Как в кинематографе, мелькают, появляясь и исчезая, знакомые и незнакомые лица.

– Костя! Ну, Костя, минуточку!.. Ну сделай лицо веселее!

Это неистовый фоторепортер Митя Дебабов, с которым мы когда-то встречались на «Красине».

– Товарищ Бадигин, пожалуйста, хоть два слова для «Вечерней Москвы».

Это какой-то моряк с ледокола, корреспондент-доброволец столичной газеты.

– Пришлось-таки еще раз свидеться! По вашей телеграмме в один час собрался...

Это Иван Васильевич Екимов, старый буфетчик «Седова» От радости он плачет...

Горсточка седовцев как-то сразу тает в этой бушующей толпе.
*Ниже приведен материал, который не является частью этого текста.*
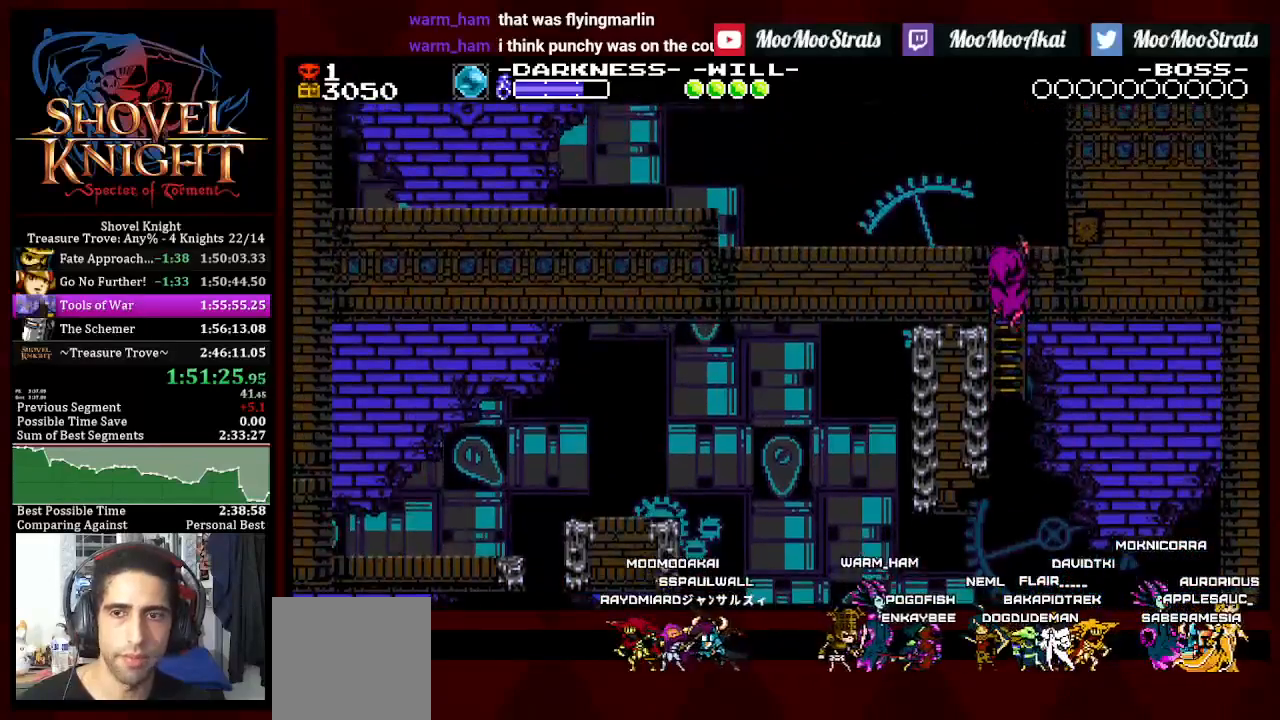
{"buttons": ["CROSS", "R1", "DPAD_UP"], "left_stick": "center", "right_stick": "center", "events": [[417, "CROSS", "down"], [467, "R1", "down"]]}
Александра Александровича Полянского потащил к себе в каюту его друг, старший радист флагманского корабля. Наши механики уже нырнули в каюты своих приятелей. Бывшие седовцы Каминский и Кучумов одолевают расспросами Мегера и Гетмана.

Я какими-то судьбами очутился в салоне у Белоусова. В меховом наряде немного жарко. Яркий свет с непривычки режет глаза. Меня заботливо, словно тяжелобольного, усаживают в какое-то кресло. Чувствую себя крайне глупо и неудобно: в одну руку мне сунули апельсин, в другую – яблоко; перед самым носом – целая ваза фруктов; все вокруг охают и вздыхают, ходят чуть ли не на цыпочках.

Разговор идет как-то вперебой, отрывочно, невпопад:

– Ну, так как же вы?..

– Ничего, все в порядке...

– Все ли здоровы?..

– Как видите...

– Нет, вы только подумайте, как это чудесно!

– Еще бы?..

– Ну так как же вы, все-таки, там, а?..

– Ничего, ничего, отлично...

Видимо, каждому хочется сказать нам что-то приятное, сделать что-нибудь хорошее. Раздают фотографии наших родных, сделанные перед самым отходом ледокола, приносят письма, суют свежие газеты, опять дают фрукты. Почему-то каждому хочется угостить нас именно фруктами. Но как ни привлекательны эти плоды, а есть их решительно не когда. Я так и проходил почти весь вечер с апельсином в руке.

На палубе у подножия подъемной стрелы собираются на митинг экипажи обоих кораблей – крохотный коллектив «Седова» и огромный коллектив «И. Сталина». Могучее «ypa» гремит над притихшими льдами.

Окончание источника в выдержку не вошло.